● Requirement
Whatever pictures the entries hold, omit them, and output exactly the lines from the one containing "4: (413, 21)" through the final line.

**** Material provided

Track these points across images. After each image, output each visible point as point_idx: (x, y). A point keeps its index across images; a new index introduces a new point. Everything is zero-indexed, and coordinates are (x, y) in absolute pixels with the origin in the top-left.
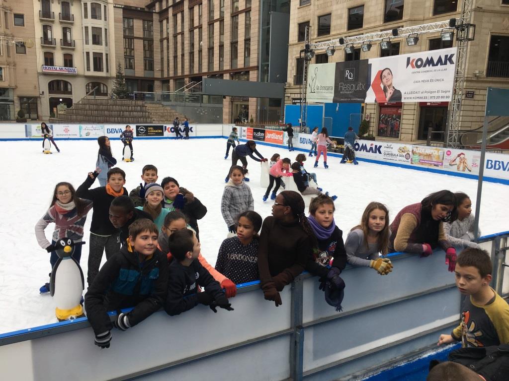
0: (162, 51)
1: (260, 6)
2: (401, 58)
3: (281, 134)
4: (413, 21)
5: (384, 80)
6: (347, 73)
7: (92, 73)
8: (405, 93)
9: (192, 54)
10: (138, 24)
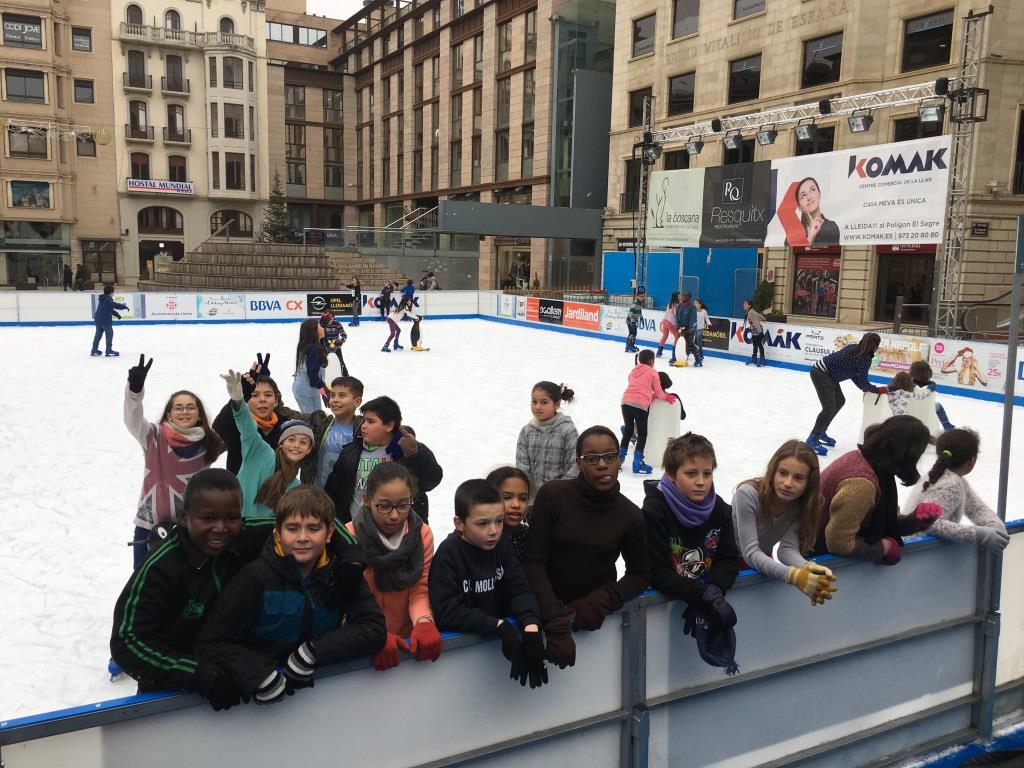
0: (360, 149)
1: (552, 59)
2: (838, 158)
3: (594, 310)
4: (861, 84)
5: (803, 202)
6: (728, 188)
7: (223, 192)
8: (847, 227)
9: (418, 153)
10: (313, 98)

********

● Result of this exercise
4: (413, 21)
5: (384, 80)
6: (347, 73)
7: (92, 73)
8: (405, 93)
9: (192, 54)
10: (138, 24)
0: (360, 149)
1: (552, 59)
2: (838, 158)
3: (594, 310)
4: (861, 84)
5: (803, 202)
6: (728, 188)
7: (223, 192)
8: (847, 227)
9: (418, 153)
10: (313, 98)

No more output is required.